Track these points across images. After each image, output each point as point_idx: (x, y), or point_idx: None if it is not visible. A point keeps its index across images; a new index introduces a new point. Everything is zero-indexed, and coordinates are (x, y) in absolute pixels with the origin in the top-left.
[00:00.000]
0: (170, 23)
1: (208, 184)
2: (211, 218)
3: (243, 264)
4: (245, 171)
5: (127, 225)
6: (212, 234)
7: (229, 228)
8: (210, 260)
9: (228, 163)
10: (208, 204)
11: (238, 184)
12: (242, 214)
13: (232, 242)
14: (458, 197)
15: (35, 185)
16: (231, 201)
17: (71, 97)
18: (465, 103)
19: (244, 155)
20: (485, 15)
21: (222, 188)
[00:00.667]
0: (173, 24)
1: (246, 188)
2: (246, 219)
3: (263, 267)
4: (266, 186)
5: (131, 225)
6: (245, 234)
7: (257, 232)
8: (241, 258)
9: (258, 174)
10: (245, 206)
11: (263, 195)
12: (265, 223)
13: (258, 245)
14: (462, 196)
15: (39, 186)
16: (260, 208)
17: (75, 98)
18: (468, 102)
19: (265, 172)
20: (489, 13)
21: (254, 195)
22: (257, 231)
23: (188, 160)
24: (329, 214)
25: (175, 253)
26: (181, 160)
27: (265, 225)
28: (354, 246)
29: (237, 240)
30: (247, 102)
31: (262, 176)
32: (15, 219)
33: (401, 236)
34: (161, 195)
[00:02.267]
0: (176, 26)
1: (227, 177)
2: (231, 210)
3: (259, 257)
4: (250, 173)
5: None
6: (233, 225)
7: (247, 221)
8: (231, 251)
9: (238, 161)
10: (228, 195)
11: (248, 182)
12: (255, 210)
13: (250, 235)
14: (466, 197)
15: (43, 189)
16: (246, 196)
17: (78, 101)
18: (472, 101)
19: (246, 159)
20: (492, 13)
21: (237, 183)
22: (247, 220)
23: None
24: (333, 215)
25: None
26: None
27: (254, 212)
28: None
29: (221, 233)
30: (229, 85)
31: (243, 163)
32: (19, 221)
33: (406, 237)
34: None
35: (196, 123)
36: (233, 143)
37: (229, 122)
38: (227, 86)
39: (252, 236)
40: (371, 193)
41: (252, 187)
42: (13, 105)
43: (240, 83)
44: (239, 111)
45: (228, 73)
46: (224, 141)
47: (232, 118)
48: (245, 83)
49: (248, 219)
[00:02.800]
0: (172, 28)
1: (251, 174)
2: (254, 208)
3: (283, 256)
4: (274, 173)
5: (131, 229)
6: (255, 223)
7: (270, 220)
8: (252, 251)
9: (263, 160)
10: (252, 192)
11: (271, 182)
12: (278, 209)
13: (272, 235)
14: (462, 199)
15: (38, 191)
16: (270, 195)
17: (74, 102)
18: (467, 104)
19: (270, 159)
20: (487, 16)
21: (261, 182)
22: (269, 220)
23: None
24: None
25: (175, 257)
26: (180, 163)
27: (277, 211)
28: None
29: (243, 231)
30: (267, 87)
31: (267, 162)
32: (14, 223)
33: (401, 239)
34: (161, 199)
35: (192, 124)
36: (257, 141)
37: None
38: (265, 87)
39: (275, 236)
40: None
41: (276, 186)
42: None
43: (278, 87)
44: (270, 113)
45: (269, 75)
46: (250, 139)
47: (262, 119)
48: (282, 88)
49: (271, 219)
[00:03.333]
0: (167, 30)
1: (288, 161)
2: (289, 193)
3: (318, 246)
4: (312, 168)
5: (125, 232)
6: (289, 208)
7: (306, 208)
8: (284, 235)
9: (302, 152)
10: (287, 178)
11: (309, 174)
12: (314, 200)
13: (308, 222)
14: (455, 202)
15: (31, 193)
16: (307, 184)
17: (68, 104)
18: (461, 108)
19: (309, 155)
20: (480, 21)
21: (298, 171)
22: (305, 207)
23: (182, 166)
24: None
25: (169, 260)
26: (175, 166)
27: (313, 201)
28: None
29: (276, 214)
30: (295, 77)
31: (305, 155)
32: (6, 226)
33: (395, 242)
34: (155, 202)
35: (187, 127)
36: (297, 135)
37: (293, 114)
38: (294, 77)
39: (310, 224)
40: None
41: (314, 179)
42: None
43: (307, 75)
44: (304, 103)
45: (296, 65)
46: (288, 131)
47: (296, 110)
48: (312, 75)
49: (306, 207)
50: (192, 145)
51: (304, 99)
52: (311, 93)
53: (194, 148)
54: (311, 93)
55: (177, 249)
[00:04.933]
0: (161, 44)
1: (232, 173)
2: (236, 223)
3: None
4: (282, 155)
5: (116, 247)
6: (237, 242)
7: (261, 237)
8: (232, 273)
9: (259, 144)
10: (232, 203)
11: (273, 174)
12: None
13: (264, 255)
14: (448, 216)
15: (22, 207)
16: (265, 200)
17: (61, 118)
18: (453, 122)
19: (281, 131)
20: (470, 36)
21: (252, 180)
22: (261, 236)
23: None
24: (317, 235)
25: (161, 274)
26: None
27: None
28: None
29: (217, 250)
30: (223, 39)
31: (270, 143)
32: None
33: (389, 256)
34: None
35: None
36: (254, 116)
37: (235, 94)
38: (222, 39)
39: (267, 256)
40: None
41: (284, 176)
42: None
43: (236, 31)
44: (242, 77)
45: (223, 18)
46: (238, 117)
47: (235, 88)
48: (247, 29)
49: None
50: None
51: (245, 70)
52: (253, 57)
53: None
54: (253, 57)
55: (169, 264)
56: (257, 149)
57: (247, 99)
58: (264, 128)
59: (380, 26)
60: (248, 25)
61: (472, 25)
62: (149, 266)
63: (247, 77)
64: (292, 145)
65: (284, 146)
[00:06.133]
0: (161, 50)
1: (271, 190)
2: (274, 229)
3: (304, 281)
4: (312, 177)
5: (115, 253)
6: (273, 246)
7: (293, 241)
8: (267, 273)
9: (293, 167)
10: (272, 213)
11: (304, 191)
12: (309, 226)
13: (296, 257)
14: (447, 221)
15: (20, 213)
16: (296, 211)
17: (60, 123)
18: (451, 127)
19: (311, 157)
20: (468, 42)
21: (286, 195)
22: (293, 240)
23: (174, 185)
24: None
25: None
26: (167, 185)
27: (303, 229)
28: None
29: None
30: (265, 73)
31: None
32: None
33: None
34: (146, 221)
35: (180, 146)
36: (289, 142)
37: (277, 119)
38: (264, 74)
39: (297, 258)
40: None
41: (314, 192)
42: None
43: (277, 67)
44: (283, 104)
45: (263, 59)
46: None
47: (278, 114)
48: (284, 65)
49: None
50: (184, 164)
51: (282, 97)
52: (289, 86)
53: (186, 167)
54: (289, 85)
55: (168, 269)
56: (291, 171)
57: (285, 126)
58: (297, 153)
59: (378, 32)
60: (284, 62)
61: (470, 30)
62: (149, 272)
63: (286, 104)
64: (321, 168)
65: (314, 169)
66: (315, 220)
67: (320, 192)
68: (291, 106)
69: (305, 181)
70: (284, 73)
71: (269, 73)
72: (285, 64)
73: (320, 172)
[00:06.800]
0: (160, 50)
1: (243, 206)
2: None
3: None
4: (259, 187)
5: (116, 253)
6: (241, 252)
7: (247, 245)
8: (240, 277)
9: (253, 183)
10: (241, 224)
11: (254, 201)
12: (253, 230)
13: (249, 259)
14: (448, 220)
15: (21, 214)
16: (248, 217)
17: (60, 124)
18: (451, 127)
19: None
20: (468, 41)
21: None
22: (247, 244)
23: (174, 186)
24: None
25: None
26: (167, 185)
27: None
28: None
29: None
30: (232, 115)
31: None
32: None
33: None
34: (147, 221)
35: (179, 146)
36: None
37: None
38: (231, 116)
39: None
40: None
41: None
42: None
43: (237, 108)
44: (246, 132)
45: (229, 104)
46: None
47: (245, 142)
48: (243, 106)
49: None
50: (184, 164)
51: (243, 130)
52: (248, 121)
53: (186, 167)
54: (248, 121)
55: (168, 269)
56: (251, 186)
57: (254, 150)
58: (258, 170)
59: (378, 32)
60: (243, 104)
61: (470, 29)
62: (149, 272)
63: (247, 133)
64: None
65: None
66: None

Task:
Could you reproduce, exactly, every line above from the line with "38: (227, 86)" to the line with "49: (248, 219)", and no other line? Both ends count.

Task result:
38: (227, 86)
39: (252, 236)
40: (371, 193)
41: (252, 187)
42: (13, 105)
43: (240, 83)
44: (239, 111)
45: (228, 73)
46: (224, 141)
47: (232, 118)
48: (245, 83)
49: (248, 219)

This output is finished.